British National Gallery opens new exhibition starring masterpieces by Monet, Manet and Degas
Three of Monet’s most spectacular large paintings of water lilies will be brought together at the National Gallery in September 2021 in the first-ever exhibition of decorative arts by the Impressionist painters.
In addition to including paintings on canvas, Impressionist Decorations: The Birth of Modern Décor will show how the Impressionists were interested in painting as decoration throughout their careers and made decorative panels, painted doors, tapestries, ceramics, fans, and in one instance, even a mirror frame.

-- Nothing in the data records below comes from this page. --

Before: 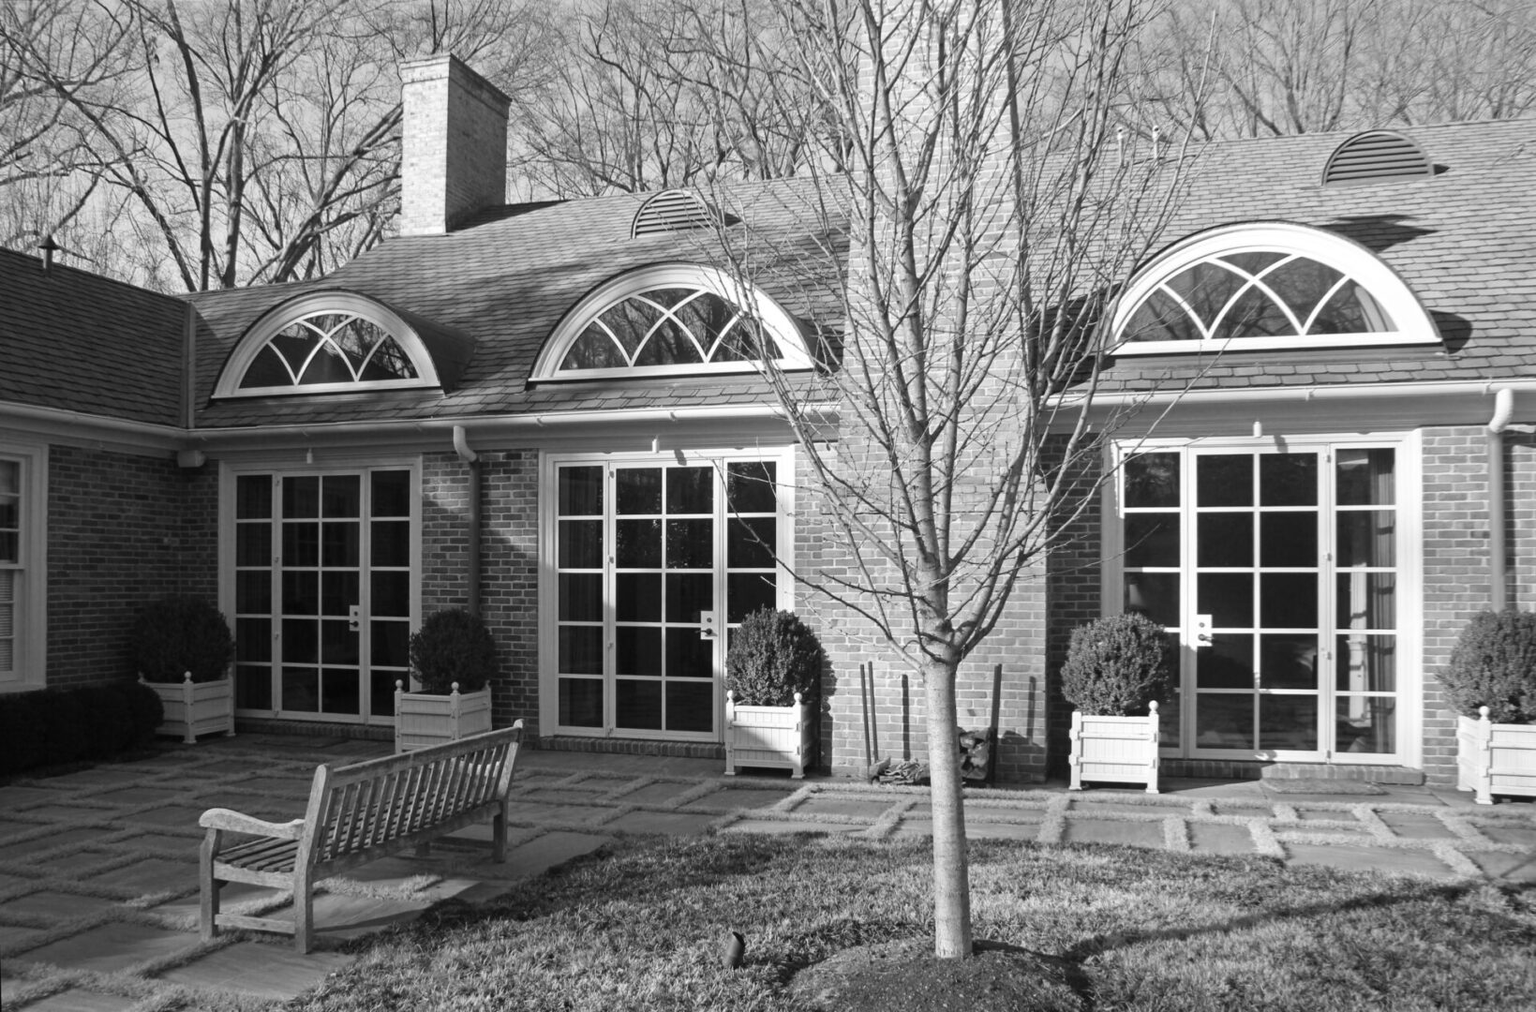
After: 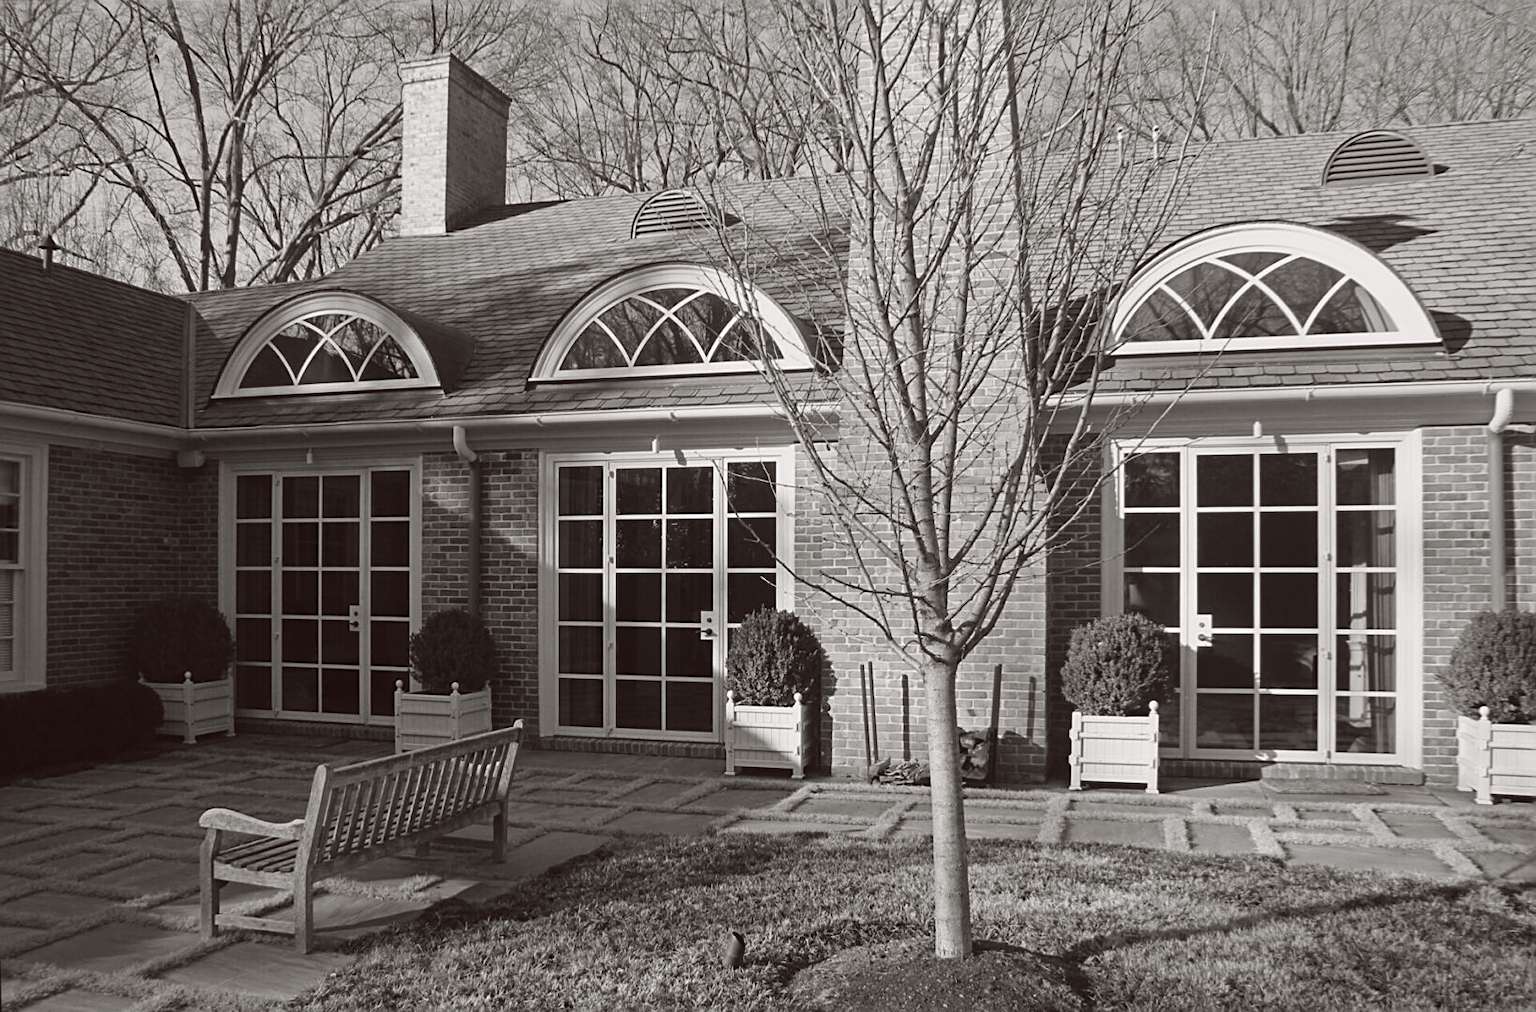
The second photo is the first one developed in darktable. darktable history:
color calibration: illuminant as shot in camera, x 0.358, y 0.373, temperature 4628.91 K
sharpen: on, module defaults
exposure: exposure -0.177 EV, compensate highlight preservation false
color balance: lift [1.005, 1.002, 0.998, 0.998], gamma [1, 1.021, 1.02, 0.979], gain [0.923, 1.066, 1.056, 0.934]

These artworks will be brought together from around the world in the first exhibition to focus on the intimate and elegant objects and the painted interiors that the Impressionists thought should enhance modern life. It will reveal a little-known yet enthralling aspect of the Impressionists’ work through a selection of pictures and rarely seen objects, from Pissarro’s small, delicate faience tiles to Monet’s spectacular ‘Water Lilies’ linked to the artist’s late, colossal ‘Water Lilies’ cycle which he called his ‘grandes décorations.’
Organised by the National Gallery and the Musées d’Orsay et de l’Orangerie, Paris, the exhibition will cover five decades of Impressionism, starting in the 1860s, when these young, striving artists started to engage with ornamental projects, until the 1920s – a journey through which they completely renewed the genre of decorative painting, while revitalising their art.
The exhibition will feature more than eighty paintings and objects by Monet, Renoir, Pissarro, Morisot, Degas, Cassatt, Cézanne, Manet and Caillebotte, borrowed from major collections including the Musée d’Orsay, Paris, The J. Paul Getty Museum, Los Angeles, the Art Gallery of Ontario, Toronto, the Dallas Museum of Art and the Wadsworth Atheneum, Hartford – as well as important private collections on three different continents.
Visitors will be able to experience a largely unexplored facet of the Impressionists’ work; far less familiar than the bright, spontaneous ‘plein-air’ (painted outdoors) canvases for which they are most celebrated today, but no less crucial for the development of their art.
The exhibition will also be seen at the Musée d’Orsay, Paris (13 April – 25 July 2021).